Exercise requirements →
a: According to the mailing-list thread, who is the WMF's deputy general counsel?
b: Restate everything in the mailing-list thread from "You said so" down to "and to whom?", putting "shared" in place of "disclosed".

Text passage →
2014-06-29 Thread Risker
Okay, that's enough, Trilliium.  You've now made a personal attack against
an identifiable individual based on gossip and rumour.

Stop.

Risker


On 29 June 2014 10:18, Trillium Corsage trillium2...@yandex.com wrote:

 Pine,

 An analogous argument to the one you're making is: someone who intends to
 rob your home will be able to get in one way or other, so why bother
 locking the doors when you go out. This is not a good argument.

 You're calling into question the reliability of every identification
 document copy ever presented to the WMF by an advanced-rights-seeking
 administrator because a really sophisticated wrongdoer (I dunno, Chinese
 military intelligence, with whom arbitrator Timotheus Canens is said by
 some to be associated?) could make a masterful forgery that beats the
 system. The fact is that 95% of them, I'd suppose, are going to be okay and
 the identification requirement is going to be an effective deterrent to at
 least the casual among the bad apples. And of course, once they've truly
 identified, the personal accountability aspects of it are going to keep in
 line once well-intentioned administrators that might be tempted to go bad
 for some reason.

 Forging identification documents is not impossible is another variation
 of the perfection is not attainable and no policy can be a magical
 solution arguments put forth previously on this mailing list by the WMF's
 deputy general counsel Luis Villa. I've attempted to answer those by
 explaining that you can have a pretty good and effective policy without
 having an infallible one.

 Trillium Corsage

 29.06.2014, 07:32, Pine W wiki.p...@gmail.com:
  Trillium,
 
  I am having difficulty understanding how retaining copies of possibly
  forged identification documents helps anyone with holding accountable any
  rogue functionary or OTRS user. Can you explain that please? Surely
 someone
  who intends to misuse the tools will be smart enough to forge an
  identification document. Even in the United States, forging
 identification
  documents is not impossible, and the police occasionally catch people
  creating such documents.
 
  Pine
 
  On Fri, Jun 27, 2014 at 7:42 AM, Trillium Corsage 
 trillium2...@yandex.com
  wrote:
   @Nathan
 
   You said so if you want to argue that such users should be positively
   identified, then please make some practical suggestions (which you have
   conspicuously avoided doing so far). How should identities be
 confirmed? In
   what circumstances should the ID information be disclosed, and to whom?
   What, fundamentally, is the usefulness in collecting this information
 to
   begin with? What are the use cases in which it is necessary?
 
   It would be a good faith evaluation of the copy of the identification
   document provided. There's no need to be quarrelsome about the
 practical
   suggestions I've conspicuously avoided. I did at least suggest a
 secure
   filing cabinet and making use of a removable hard-drive. As to the
 precise
   criteria by which an identification document is deemed good enough,
 I'd
   suppose those would be developed on a good faith basis by the action
   officer. Nobody is depending on perfection by that individual. The
   principle would be that the document appears genuine, has the minimum
   elements settled on by the policy (name, age, address, possibly other
   elements). If the document is in a foreign language, say Swahili, and
 the
   WMF person can't read that, I would think it would be a do the best
 you
   can and file it by respective Wikipedia and username. None of these
 are
   insurmountable obstacles. The answer to this is hard is not well,
 let's
   just stop doing it. The answer is this is important, let's just do
 the
   best we can.

Record excerpts →
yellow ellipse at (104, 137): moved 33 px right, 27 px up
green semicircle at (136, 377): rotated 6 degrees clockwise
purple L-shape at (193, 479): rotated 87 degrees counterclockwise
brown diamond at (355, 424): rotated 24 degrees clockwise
--
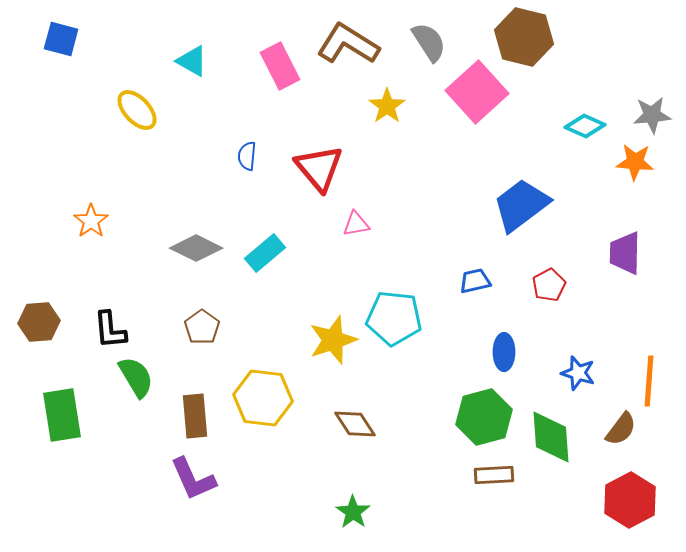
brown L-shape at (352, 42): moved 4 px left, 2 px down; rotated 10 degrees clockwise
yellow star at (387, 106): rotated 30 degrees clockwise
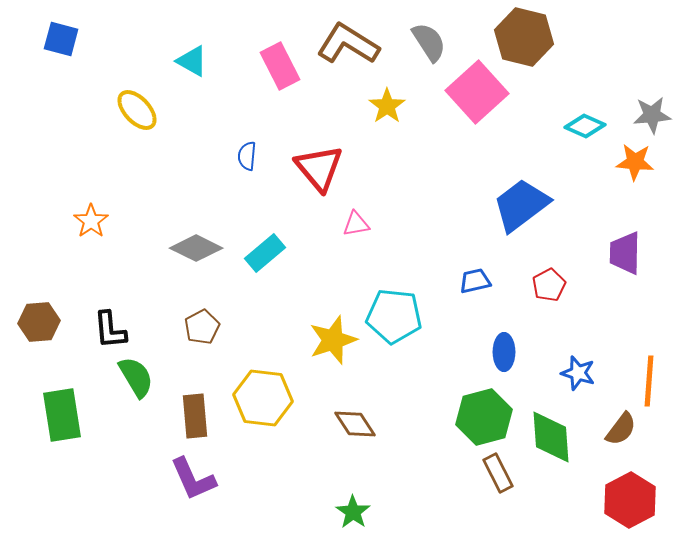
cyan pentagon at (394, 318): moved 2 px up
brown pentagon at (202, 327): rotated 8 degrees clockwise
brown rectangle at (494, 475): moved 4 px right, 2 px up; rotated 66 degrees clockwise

Responses by task →
a: Luis Villa

b:
You said so if you want to argue that such users should be positively
   identified, then please make some practical suggestions (which you have
   conspicuously avoided doing so far). How should identities be
 confirmed? In
   what circumstances should the ID information be shared, and to whom?